Conscients qu’il leur fallait rompre avec les modèles traditionnels académiques, les artistes s’ouvrirent à de nouvelles formes d’expression dès la fin du XIXe siècle. Certains virent dans l’art populaire, mais aussi dans les dessins d’enfants, dans « l’art des fous », l’automatisme ou les graffitis, les moyens de régénérer un art devenu obsolète. Jean Dubuffet était de ceux- là. Au sortir de la Seconde Guerre mondiale, Dubuffet se mit à étudier les travaux réalisés par les pensionnaires d’hôpitaux psychiatriques et les marginaux de toutes sortes – autodidactes, prisonniers, inadaptés divers – dont il admirait la créativité spontanée, libérée du carcan de ce qu’il appelait « l’asphyxiante culture ». Les œuvres d’Art Brut sont imprégnées d’une force d’indépendance et d’originalité, relativement « dépourvues » des influences issues de l’art dit culturel ou traditionnel. Elles relèvent d’un système d’expression réellement élaboré et témoignent d’une syntaxe plastique personnelle et désintéressée de la création et d’une puissante créativité rebelle aux carcans normatifs. Les auteurs d’Art Brut transgressent les frontières entre les disciplines artistiques et leurs créations y sont clairement irréductibles.

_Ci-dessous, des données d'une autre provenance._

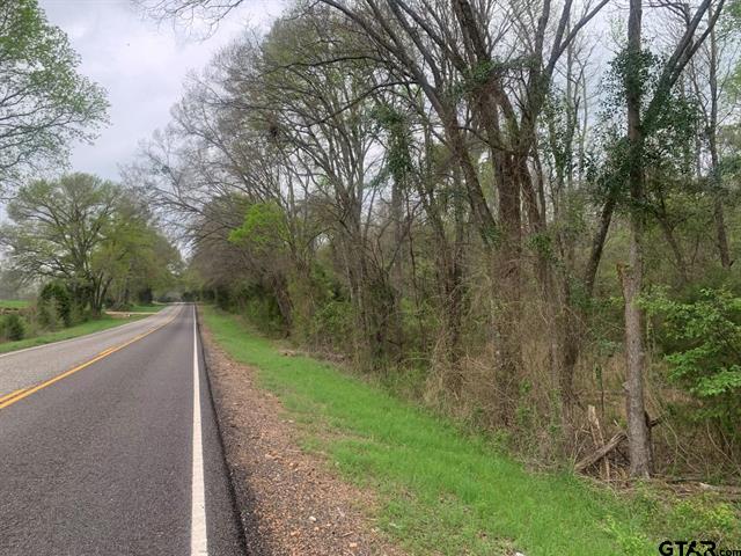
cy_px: 278
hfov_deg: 67.3
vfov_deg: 53.1
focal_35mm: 26
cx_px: 370
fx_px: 557
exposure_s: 1/467
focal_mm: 4.25
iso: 25
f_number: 1.8
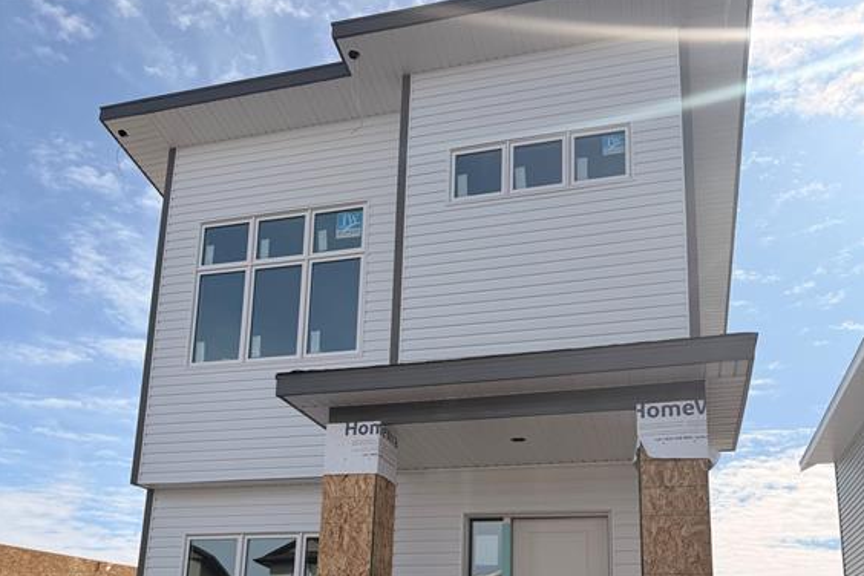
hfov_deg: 55.8
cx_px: 437
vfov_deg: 37.1
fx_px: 816
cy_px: 483
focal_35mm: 34
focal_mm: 6.76
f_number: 1.78
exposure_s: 1/11905
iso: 100
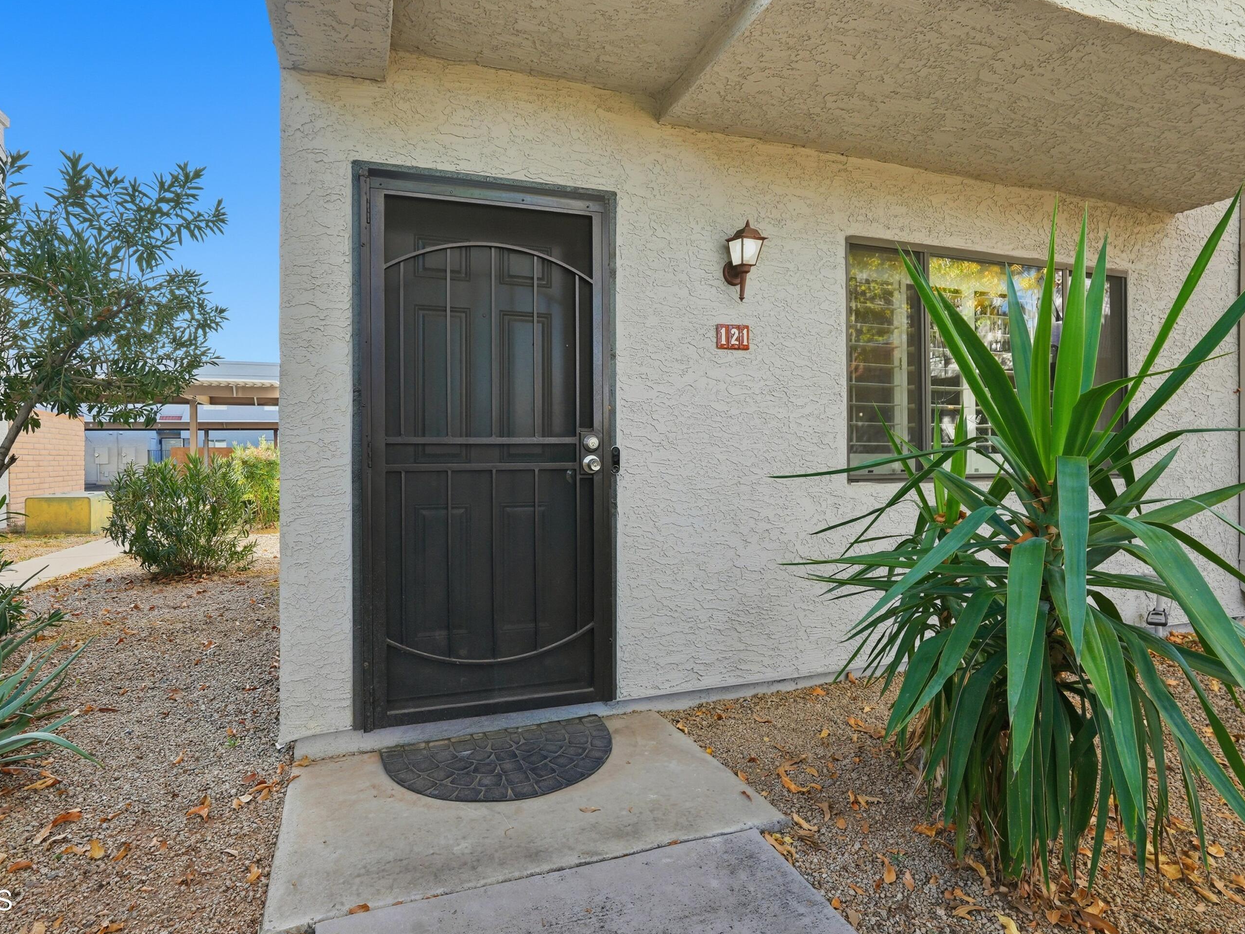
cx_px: 577
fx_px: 668
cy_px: 459
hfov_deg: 85.9
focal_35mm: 19
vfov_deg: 69.9
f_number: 8
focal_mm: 16.5
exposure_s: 1/400
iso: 100
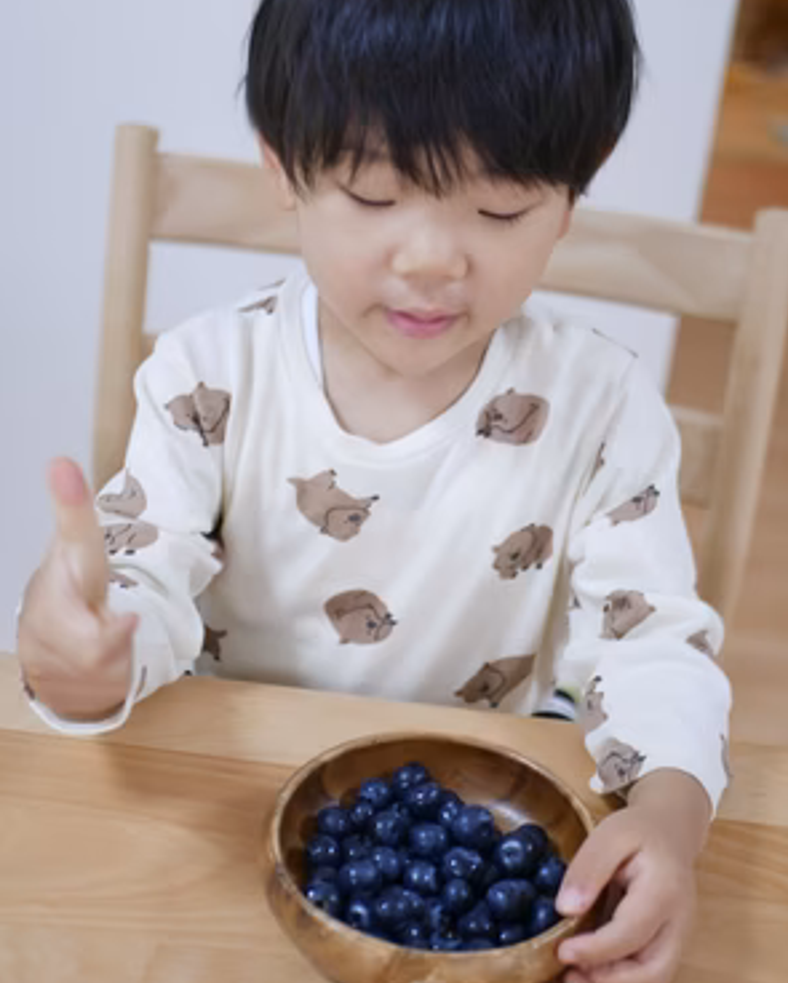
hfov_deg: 28.6
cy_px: 489
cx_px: 398
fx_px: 1543
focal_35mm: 53
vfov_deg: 35.3
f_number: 1.7
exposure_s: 1/60
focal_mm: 25
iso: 320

Les productions d’Art Brut demeurent comme des adresses suspendues : leur art fait vibrer un questionnement irrésolu. Ce sont réellement des œuvres « ouvertes » au sens où l’entend Umberto Eco, c’est-à-dire qu’elles offrent des perceptions plurielles et sollicitent l’intérêt de chacun. C’est à cette réflexion au-delà des disciplines et des canons arbitraires de la production d’œuvres et de connaissances que nous invite Lucienne Peiry dans cette conférence, entre emprunt, détournement, bricolage et radicale inventivité. Une invitation au dialogue entre art et science autour de l’interdisciplinarité.

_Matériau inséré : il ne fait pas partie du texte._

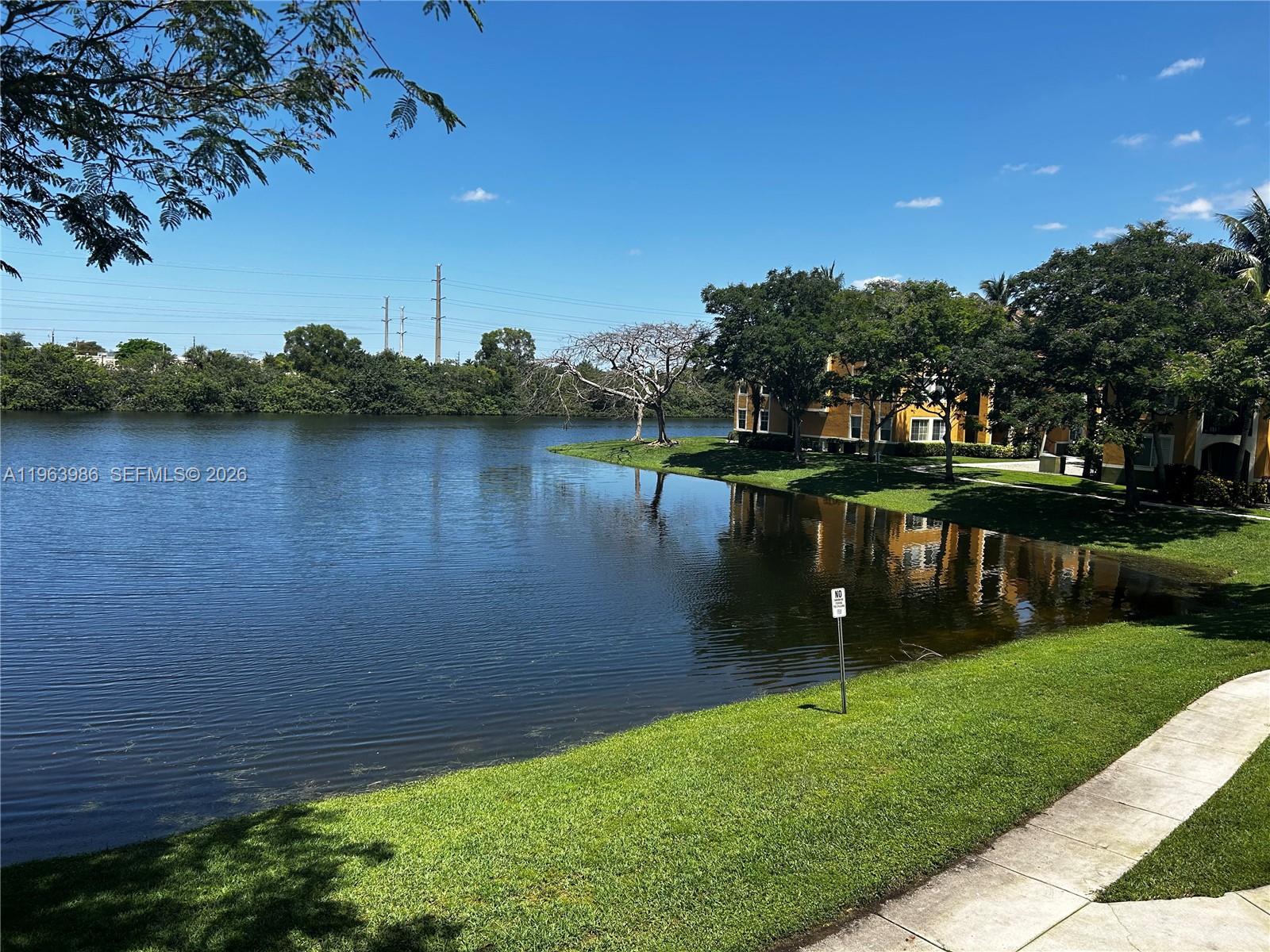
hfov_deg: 67.3
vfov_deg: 53.1
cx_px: 635
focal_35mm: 26
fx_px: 954
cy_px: 476
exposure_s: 1/3257
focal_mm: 5.7
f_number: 1.5
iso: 50
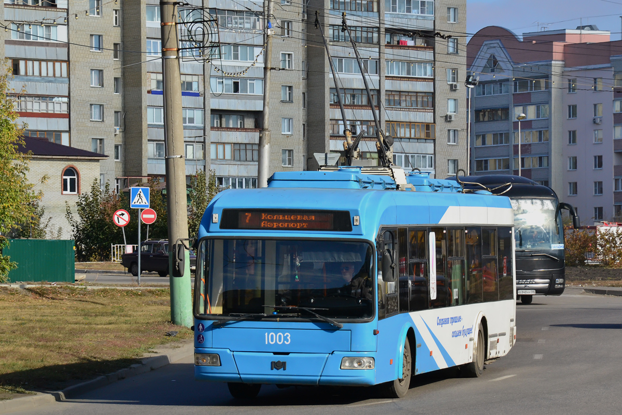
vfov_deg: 8.7
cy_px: 208
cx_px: 311
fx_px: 2721
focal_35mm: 158
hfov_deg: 13.0
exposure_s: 1/640
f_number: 10
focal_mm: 105
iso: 400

Le Centre Interdisciplinaire de l’Institut Universitaire Kurt Bösch accueille Lucienne Peiry pour une conférence consacrée à ces questions. Docteure en histoire de l’art de l’Université de Lausanne, elle a signé la première thèse consacrée à l’Art Brut. De 1987 à 2001, elle travaille en tant que journaliste culturelle à la Radio romande et est commissaire d’expositions indépendantes. Elle succède en 2001 à Michel Thévoz à la direction de la Collection de l’Art Brut à Lausanne et donne un nouveau souffle au musée, notamment en produisant des films documentaires sur les créateurs et en développant le programme destiné au jeune public. En décembre 2011, Lucienne Peiry quitte la direction de la Collection de l’Art Brut, elle est nommée directrice de la recherche et des relations internationales. Elle multiplie les projets pour rendre visible l’Art Brut à l’étranger, découvre des œuvres aux quatre coins du monde et développe les études sur les créateurs de la collection. Elle est l’auteure de diverses publications sur le sujet, en particulier de l’ouvrage de référence intitulé L’Art Brut paru chez Flammarion en 1997 (4 rééditions).